BEGIN STUDY MATERIAL

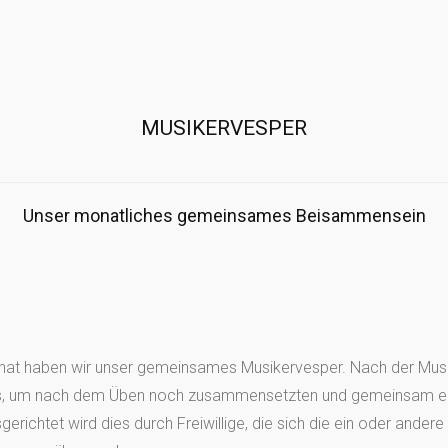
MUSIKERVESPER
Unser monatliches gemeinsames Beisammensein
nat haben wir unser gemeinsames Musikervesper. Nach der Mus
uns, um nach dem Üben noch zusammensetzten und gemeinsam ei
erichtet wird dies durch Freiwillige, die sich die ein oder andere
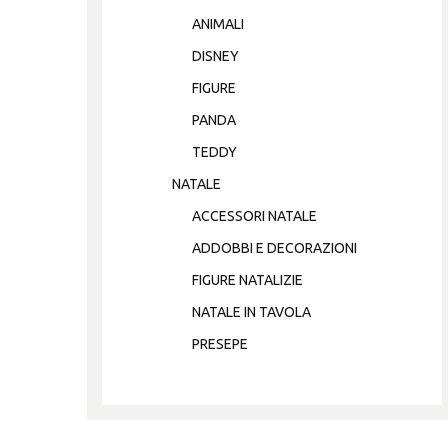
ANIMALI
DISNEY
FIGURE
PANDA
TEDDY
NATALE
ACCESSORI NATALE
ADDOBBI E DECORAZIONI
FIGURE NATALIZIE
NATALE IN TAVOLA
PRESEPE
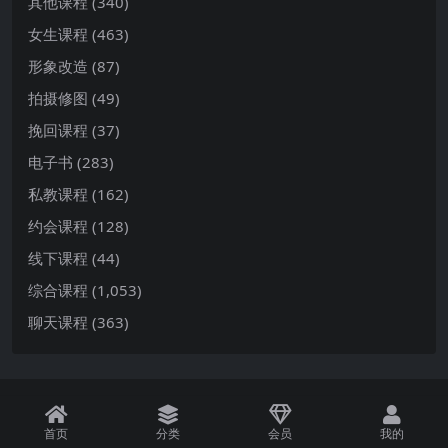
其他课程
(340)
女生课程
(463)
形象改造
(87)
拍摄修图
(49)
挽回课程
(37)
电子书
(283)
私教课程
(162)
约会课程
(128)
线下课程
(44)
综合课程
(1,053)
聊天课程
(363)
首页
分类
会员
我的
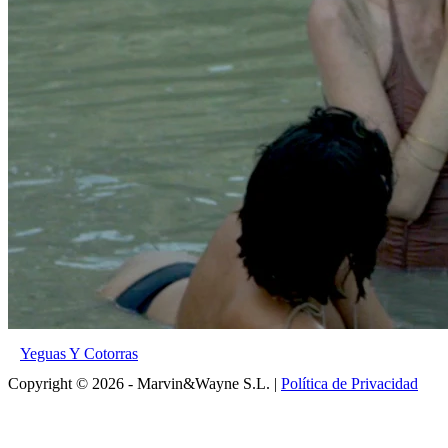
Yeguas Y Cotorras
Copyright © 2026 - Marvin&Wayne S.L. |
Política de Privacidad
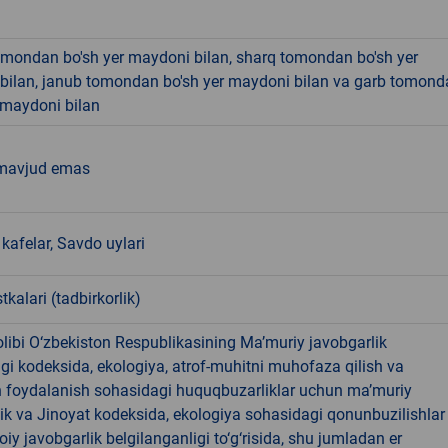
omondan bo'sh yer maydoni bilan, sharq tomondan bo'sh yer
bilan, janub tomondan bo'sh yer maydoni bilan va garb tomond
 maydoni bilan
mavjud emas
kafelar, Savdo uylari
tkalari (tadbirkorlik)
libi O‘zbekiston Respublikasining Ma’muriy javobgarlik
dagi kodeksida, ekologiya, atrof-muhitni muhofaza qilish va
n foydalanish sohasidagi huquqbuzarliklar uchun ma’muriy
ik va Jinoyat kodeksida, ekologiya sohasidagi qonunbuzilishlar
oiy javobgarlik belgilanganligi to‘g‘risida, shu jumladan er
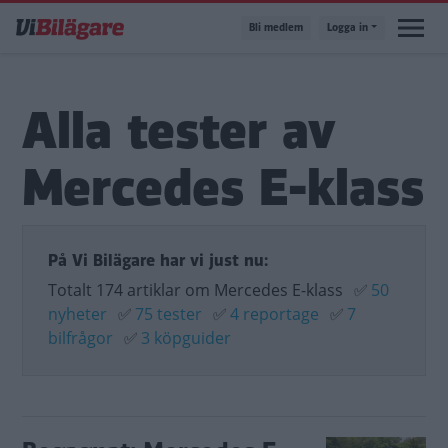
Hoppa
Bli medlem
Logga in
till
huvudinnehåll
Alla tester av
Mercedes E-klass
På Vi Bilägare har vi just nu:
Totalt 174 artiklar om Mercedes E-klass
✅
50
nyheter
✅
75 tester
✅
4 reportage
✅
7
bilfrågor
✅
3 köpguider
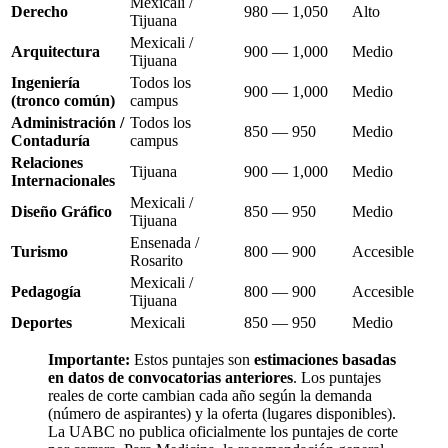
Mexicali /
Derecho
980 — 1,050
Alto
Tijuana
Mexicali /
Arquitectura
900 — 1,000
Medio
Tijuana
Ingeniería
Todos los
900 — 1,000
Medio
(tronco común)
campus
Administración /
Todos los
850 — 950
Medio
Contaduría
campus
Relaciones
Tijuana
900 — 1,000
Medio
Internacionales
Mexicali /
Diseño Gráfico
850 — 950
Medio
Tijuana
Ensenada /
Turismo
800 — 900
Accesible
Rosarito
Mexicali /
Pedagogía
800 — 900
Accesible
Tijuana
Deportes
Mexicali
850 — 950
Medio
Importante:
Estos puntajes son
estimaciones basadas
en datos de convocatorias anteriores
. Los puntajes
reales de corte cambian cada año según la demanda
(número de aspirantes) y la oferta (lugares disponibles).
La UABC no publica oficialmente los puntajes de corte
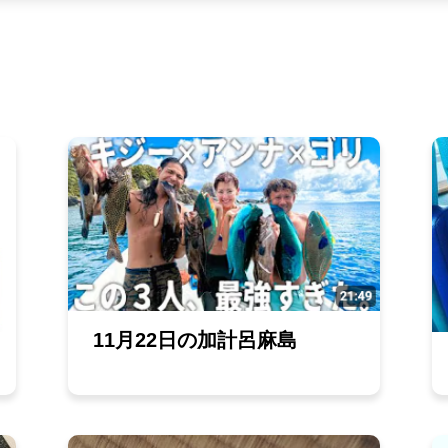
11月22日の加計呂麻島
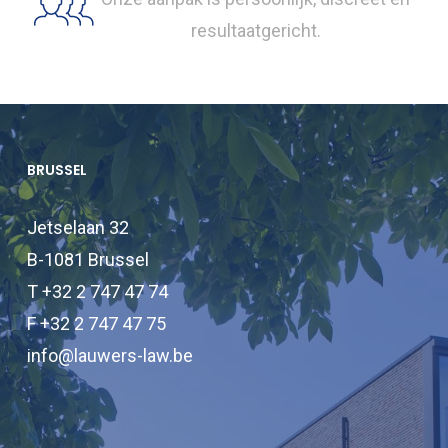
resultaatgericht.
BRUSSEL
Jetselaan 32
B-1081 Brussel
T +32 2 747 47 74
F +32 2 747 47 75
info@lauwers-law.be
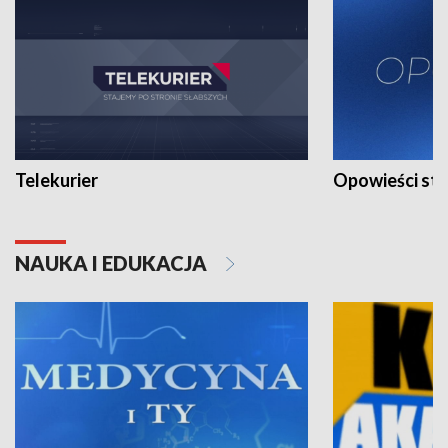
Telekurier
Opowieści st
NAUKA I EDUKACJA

END STUDY MATERIAL
BEGIN STUDY MATERIAL

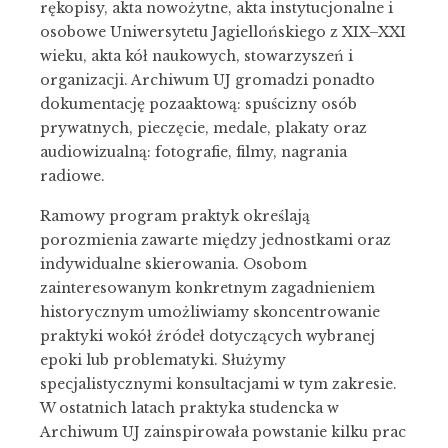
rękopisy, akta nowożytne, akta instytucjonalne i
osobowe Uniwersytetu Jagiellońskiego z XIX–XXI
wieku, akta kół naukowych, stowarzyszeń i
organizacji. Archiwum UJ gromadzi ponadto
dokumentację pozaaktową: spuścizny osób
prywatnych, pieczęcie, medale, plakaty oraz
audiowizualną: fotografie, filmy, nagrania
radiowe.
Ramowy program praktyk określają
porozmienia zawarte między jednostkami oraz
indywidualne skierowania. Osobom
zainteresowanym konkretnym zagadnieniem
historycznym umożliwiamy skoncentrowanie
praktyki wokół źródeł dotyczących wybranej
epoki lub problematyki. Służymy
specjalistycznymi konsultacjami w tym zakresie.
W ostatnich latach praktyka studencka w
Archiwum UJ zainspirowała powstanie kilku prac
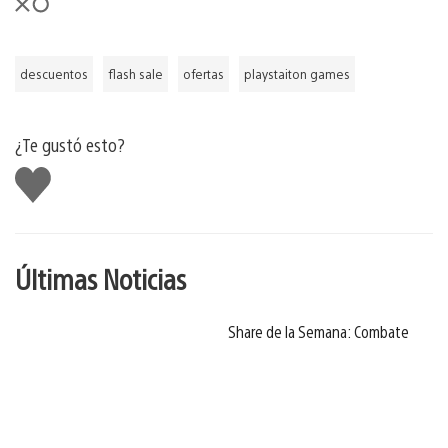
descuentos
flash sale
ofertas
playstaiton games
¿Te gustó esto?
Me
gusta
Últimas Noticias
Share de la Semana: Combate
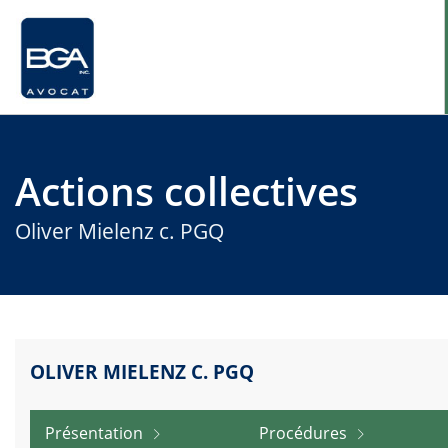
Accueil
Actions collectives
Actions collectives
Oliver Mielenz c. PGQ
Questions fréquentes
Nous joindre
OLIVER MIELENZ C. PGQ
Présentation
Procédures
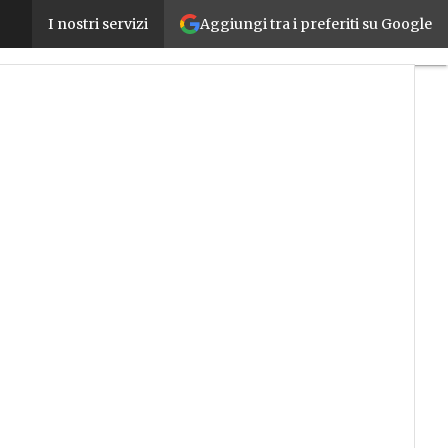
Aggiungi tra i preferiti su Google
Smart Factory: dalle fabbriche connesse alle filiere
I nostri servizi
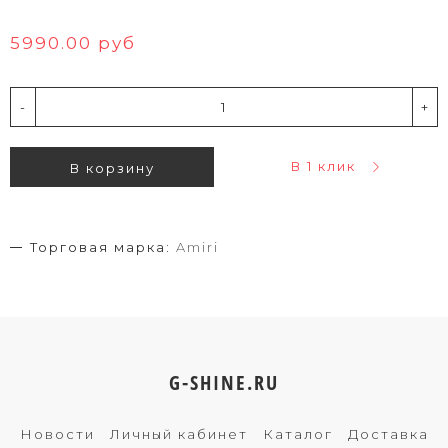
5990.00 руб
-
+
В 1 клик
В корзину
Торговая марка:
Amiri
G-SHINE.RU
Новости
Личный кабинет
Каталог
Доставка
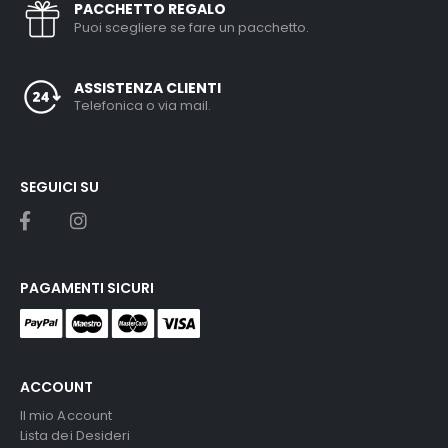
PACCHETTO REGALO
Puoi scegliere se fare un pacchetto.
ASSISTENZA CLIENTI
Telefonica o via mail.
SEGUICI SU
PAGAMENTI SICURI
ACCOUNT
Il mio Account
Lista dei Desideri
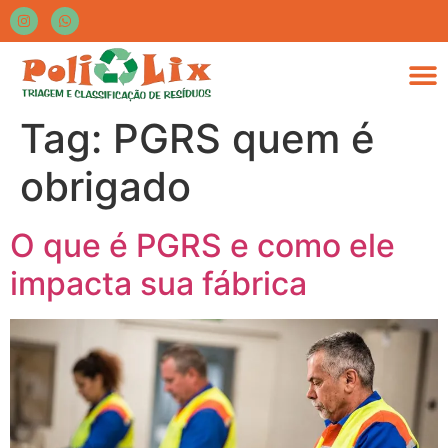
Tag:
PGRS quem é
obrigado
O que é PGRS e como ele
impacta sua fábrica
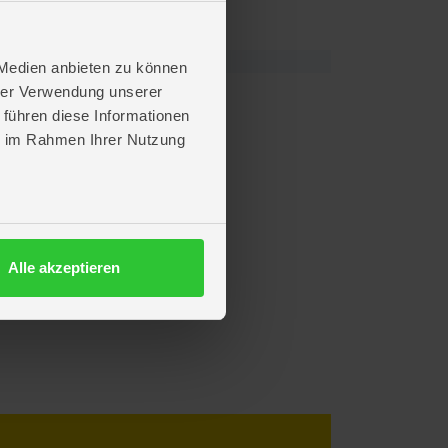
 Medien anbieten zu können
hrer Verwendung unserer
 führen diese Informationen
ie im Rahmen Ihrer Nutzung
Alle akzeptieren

END STUDY MATERIAL

With the line holding "führen diese Informationen" as the first and the line holding "Alle akzeptieren" as the last, set down that range of the entries above exactly, and nothing else.

• **EXPECTED ANSWER**:
 führen diese Informationen
ie im Rahmen Ihrer Nutzung
Alle akzeptieren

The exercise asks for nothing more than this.